About 15 years ago I started to feel disturbed by the dangerous game that some museums were playing—ones that were so focused on bolstering attendance that they were hosting exhibitions just to bring in high volumes of visitors, regardless of whether the exhibitions reflected their core mission or purpose. For example, why would a history museum host Body Worlds other than to enjoy an uptick in visitor numbers? Or, why would an art museum host exhibitions featuring impressionism year after year? Perhaps the local community demanded that their museums host these exhibitions, but it is more likely that the museums were thinking about numbers—as in visitors and in dollars and cents. (Apparently this kind of thing is still present, as indicated by this week’s New York Times article about MoMA and its director where the reporter notes “. . . there have been complaints from veteran patrons that the museum has grown too fast and lost much of its soul in courting the crowd.”( http://www.nytimes.com/2014/04/21/arts/momas-expansion-and-director-draw-critics.html?src=me&_r=0) Loss of soul well describes what I was witnessing and thinking a decade and a half ago.) Ideas about intentional practice were emerging (although I didn’t know it at the time), and I eventually wrote an article titled “Self Portrait: Know Thy Self then Serve your Public” that Museum News published. I make the point museums need to know and articulate their core values, assets (intellectual and otherwise), and passions so they can exude continuously them if visitors are to have personally meaningful experiences.
Around the same time I was starting to realize that the evaluation field was focused almost entirely on studying individual projects (exhibitions and programs) and it had not explored the effect of the whole museum experience.

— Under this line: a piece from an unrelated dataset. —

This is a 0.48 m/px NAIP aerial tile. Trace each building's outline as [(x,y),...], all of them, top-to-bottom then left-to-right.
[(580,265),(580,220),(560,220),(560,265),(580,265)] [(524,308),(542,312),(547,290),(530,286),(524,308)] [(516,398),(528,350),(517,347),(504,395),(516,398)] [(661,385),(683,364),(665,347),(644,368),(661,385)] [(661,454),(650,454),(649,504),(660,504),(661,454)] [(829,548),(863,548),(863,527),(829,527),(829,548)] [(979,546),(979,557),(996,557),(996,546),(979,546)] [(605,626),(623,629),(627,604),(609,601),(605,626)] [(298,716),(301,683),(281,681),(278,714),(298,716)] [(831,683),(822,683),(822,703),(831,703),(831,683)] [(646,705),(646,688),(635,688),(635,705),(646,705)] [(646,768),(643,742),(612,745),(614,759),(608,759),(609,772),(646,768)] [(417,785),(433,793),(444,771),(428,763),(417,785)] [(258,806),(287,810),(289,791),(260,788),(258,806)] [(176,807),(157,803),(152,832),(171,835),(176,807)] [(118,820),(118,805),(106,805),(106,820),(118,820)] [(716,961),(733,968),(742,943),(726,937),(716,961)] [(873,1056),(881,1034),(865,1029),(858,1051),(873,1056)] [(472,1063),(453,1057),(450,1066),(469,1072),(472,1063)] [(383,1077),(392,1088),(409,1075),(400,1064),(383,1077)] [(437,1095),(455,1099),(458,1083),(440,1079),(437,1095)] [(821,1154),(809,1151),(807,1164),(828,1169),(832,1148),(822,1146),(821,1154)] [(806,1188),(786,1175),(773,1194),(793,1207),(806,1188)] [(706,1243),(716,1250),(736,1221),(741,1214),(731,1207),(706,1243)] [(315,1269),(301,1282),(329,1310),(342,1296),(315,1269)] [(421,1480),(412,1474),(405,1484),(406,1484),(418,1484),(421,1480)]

I observed that evaluation was conceived of and conducted in much the same way museums were managed—each department did its own thing and sometimes individuals did their own thing—without considering other parts of the museum or other colleagues. I recognized that evaluation, as a practice, was benefiting particular programs and exhibitions and even individuals, but I wondered if evaluation could be a more holistic endeavor organizationally, so it could benefit the whole museum. I thought about what might be missing from the practice of evaluation and in the ways museums were doing their work and quietly started to think about developing evaluative strategies that could more adequately serve the whole museum. I also wanted museums to regain focus on their soul and core purpose and I wanted to be able to study the difference museums were making in people’s lives. However, I learned through my evaluation practice that without a statement of intent, I really couldn’t study anything at all. I believe that museums must state their intentions—not just so evaluators can determine whether they have achieved them—but articulating intentions is an excellent planning strategy for museum practitioners; it keeps them focused on their desired end result, which helps them make decisions accordingly. After all this thinking I felt like I had arrived at a new place and passion; I wanted to develop strategies to help evaluators and museums approach their work more collaboratively, holistically, and intentionally.
My belief in the value of intentionality was steadfast, resulting from conducting museum evaluations—program by program, exhibition by exhibition—for over twenty years. I was transferring what I learned from exhibition and program evaluations—successful programs and exhibitions emerge from work that is focused on a core idea, deliberate in exemplifying that core idea, articulate in describing that core idea, and designing components that support the core idea. I also learned that if a museum does not have passion for the core idea, their work will be substandard, and visitors will know the difference. I believed in what I had learned—enough so that I wanted to apply the ideas to a larger entity—the whole museum, and thus was born our intentionality work with museums.